Tweets integrate as you might expect — searching for a specific Twitter account, hashtag, or trending topic (e.g., “NASA Twitter,” “#MadMenFinale,” or “NBA Finals”) yields a scrollable carousel of relevant tweets at the top of search results. The tweets themselves are a little pared down from what you might see on Twitter, but still replete with pertinent media like photos, links, and post timestamps. As far as tweet discovery goes, it seems quite useful.
The integration doesn’t come as a surprise, necessarily — Bloomberg reported back in February that Google and Twitter had agreed to a data-sharing deal that’d manifest “in the first half of this year” — but it’s nonetheless a significant reversal for Google. The Mountain View-based company launched the microblogging competitor Buzz in 2011, a service which it was quickly forced to shutter because of low usage numbers and controversy surrounding its opaque privacy controls. For years, Google has featured content from its own social network, Google+, prominently in its search results.
For Twitter, the partnership couldn’t come at a better time.
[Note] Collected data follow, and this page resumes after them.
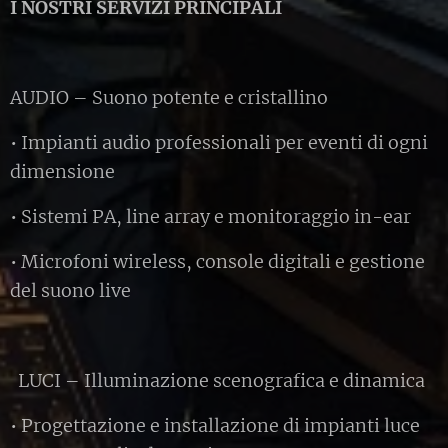
I NOSTRI SERVIZI PRINCIPALI
AUDIO – Suono potente e cristallino
• Impianti audio professionali per eventi di ogni
dimensione
• Sistemi PA, line array e monitoraggio in-ear
• Microfoni wireless, console digitali e gestione
del suono live
LUCI – Illuminazione scenografica e dinamica
• Progettazione e installazione di impianti luce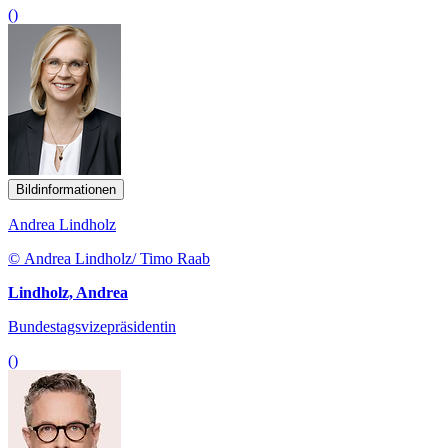
()
Bildinformationen
Andrea Lindholz
© Andrea Lindholz/ Timo Raab
Lindholz, Andrea
Bundestagsvizepräsidentin
()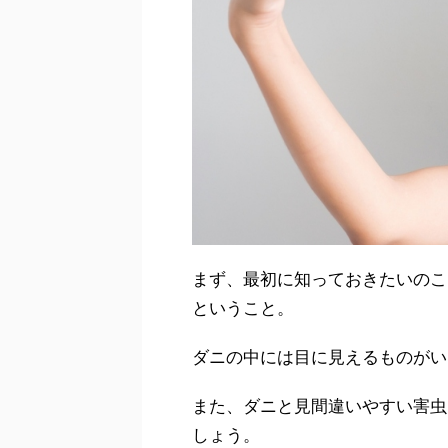
まず、最初に知っておきたいのこ
ということ。
ダニの中には目に見えるものがい
また、ダニと見間違いやすい害虫
しょう。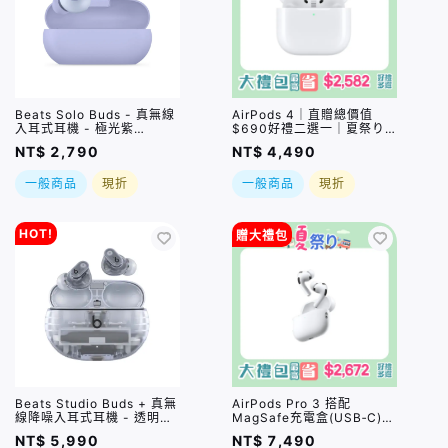
Beats Solo Buds - 真無線
AirPods 4｜直贈總價值
入耳式耳機 - 極光紫
$690好禮二選一｜夏祭り
(MUVX3TA/A)
｜限時加贈⚡️三合一無線充
NT$ 2,790
NT$ 4,490
一般商品
現折
一般商品
現折
HOT!
贈大禮包
Beats Studio Buds + 真無
AirPods Pro 3 搭配
線降噪入耳式耳機 - 透明
MagSafe充電盒(USB‑C)｜
(MQLK3TA/A)
直贈總價值$790好禮二選
NT$ 5,990
NT$ 7,490
一｜夏祭り｜限時加贈⚡️三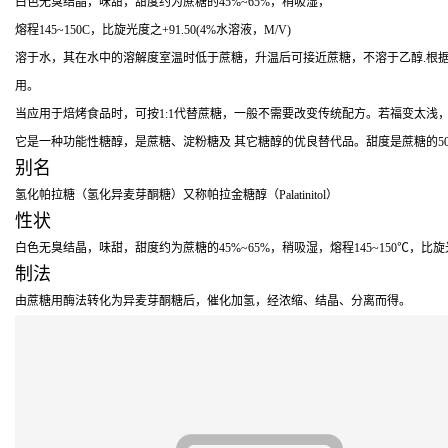
白色无臭结晶，味甜，甜度约为蔗糖的45%~65%，稍吸湿，
熔程145~150C，比旋光度之+91.50(4%水溶液，M/V)
溶于水，其在水中的溶解度室温时低于蔗糖，升温后可接近蔗糖，不溶于乙醇.根据我国
用。
当应用于焙烤食品时，可按1:1代替蔗糖，一般不需要改变传统配方。若福变太浅
它是一种功能性糖醇，是蔗糖、淀粉糖及 其它糖醇的优良替代品。甜度是蔗糖的5
别名
氢化帕拉糖（氢化异麦芽酮糖）又称帕拉金糖醇（Palatinitol）
性状
白色无臭结晶，味甜，甜度约为蔗糖的45%~65%，稍吸湿，熔程145~150℃，比
制法
由蔗糖用酶法转化为异麦芽酮糖后，催化加氢，经浓缩、结晶、分离而得。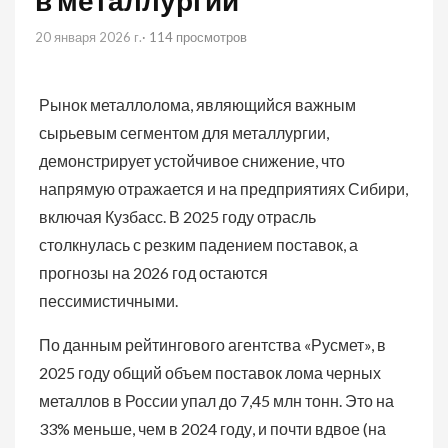
в металлургии
20 января 2026 г.
· 114 просмотров
Рынок металлолома, являющийся важным
сырьевым сегментом для металлургии,
демонстрирует устойчивое снижение, что
напрямую отражается и на предприятиях Сибири,
включая Кузбасс. В 2025 году отрасль
столкнулась с резким падением поставок, а
прогнозы на 2026 год остаются
пессимистичными.
По данным рейтингового агентства «Русмет», в
2025 году общий объем поставок лома черных
металлов в России упал до 7,45 млн тонн. Это на
33% меньше, чем в 2024 году, и почти вдвое (на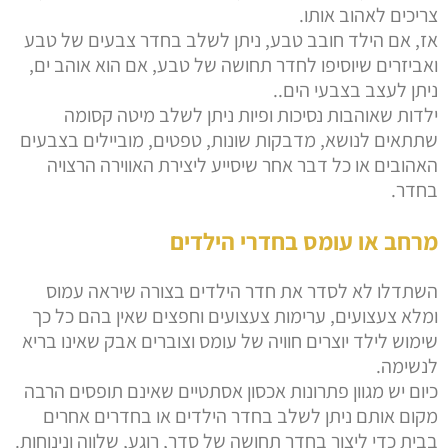
צריכים לאהוב אותו.
אז, אם הילד חובב טבע, ניתן לשלב בחדר צבעים של טבע
ואביזרים שיוסיפו לחדר תחושה של טבע, אם הוא אוהב ים,
ניתן לעצב בצבעי הים..
ילדות שאוהבות נסיכות ופיות ניתן לשלב מיטה קסומה
שתתאים לנושא, מדבקות שונות, טפטים, מוביילים בצבעים
האהובים או כל דבר אחר שיסייע ליצירת האווירה הרצויה
בחדר.
מרחב או עומס בחדרי הילדים
השתדלו לא לסדר את חדר הילדים בצורה שיראה עמוס
ומלא צעצועים, ערימות צעצועים וחפצים שאין בהם כל כך
שימוש לילד יוצרים חוויה של עומס וצוברים אבק שאינו בריא
לנשימה.
כיום יש מגוון פתרונות אכסון אסתטיים שאינם תופסים הרבה
מקום אותם ניתן לשלב בחדר הילדים או בחדרים אחרים
בבית כדי ליצור בחדר תחושה של סדר, רוגע, שלווה ונינוחות.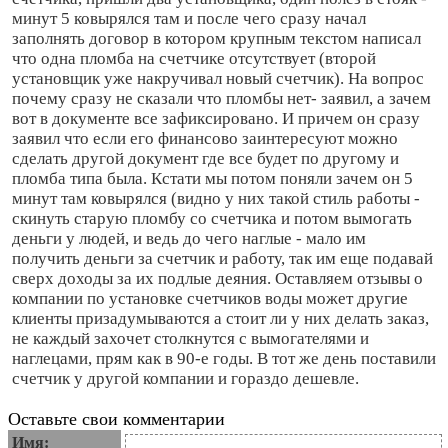
минут 5 ковырялся там и после чего сразу начал
заполнять договор в котором крупным текстом написал
что одна пломба на счетчике отсутствует (второй
установщик уже накручивал новый счетчик). На вопрос
почему сразу не сказали что пломбы нет- заявил, а зачем
вот в документе все зафиксировано. И причем он сразу
заявил что если его финансово заинтересуют можно
сделать другой документ где все будет по другому и
пломба типа была. Кстати мы потом поняли зачем он 5
минут там ковырялся (видно у них такой стиль работы -
скинуть старую пломбу со счетчика и потом вымогать
деньги у людей, и ведь до чего наглые - мало им
получить деньги за счетчик и работу, так им еще подавай
сверх доходы за их подлые деяния. Оставляем отзывы о
компании по установке счетчиков воды может другие
клиенты призадумываются а стоит ли у них делать заказ,
не каждый захочет столкнутся с вымогателями и
наглецами, прям как в 90-е годы. В тот же день поставили
счетчик у другой компании и гораздо дешевле.
Оставьте свои комментарии
Имя:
According to Bloomberg, Google’s paying a “data-licensing” fee to access the social network’s firehose of real-time data, a line item which brought in $41 million in revenue last year. That likely won’t placate the investors who sent Twitter stock tumbling 20 percent over the company’s Q1 2015 earnings, but it could help to stem its widening losses as it searches for more profitable means of monetization.
If you can’t see the integration yet, don’t fret — Google says it’s working on bringing tweet integration “to more languages” soon.